Partitioning model uncertainty in multi-model ensemble river flow projections

Abstract

AbstractFloods are the largest natural disaster currently facing the UK, whilst the incidents of droughts have increased in recent years. Floods and droughts can have devastating consequences on society, resulting in significant financial damage to the economy. Climate models suggest that precipitation and temperature changes will exacerbate future hydrological extremes (i.e., floods and droughts). Such events are likely to become more frequent and intense in the future; thus to develop adaptation plans climate model projections feed hydrological models to provide future water resource projections. ‘eFLaG’ is one set of future river flow projections produced for the UK driven by UKCP18 climate projections from the UK Met Office.
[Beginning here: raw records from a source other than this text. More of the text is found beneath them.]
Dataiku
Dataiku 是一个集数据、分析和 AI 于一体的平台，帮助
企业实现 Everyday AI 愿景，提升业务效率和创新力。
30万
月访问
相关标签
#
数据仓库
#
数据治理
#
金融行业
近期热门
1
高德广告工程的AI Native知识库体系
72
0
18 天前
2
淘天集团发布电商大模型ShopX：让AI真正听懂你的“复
The UKCP18-derived eFLaG dataset provides state-of-the-art projections for a single GCM driven by RCP 8.5 across the entire UK. A QE-ANOVA approach has been used to partition contributing sources of uncertainty for two flow quantiles (Q5 high flows and Q95 low flows), at near and far future time scales, for each of the 186 GB catchments in the eFLaG dataset. Results suggest a larger hydrological model uncertainty associated with low flows and greater regional climate model uncertainty for high flows which remains stationary between flow indicators. Total uncertainty increases from near to far future and highly uncertain catchments have been identified with a high concentration in South-East England.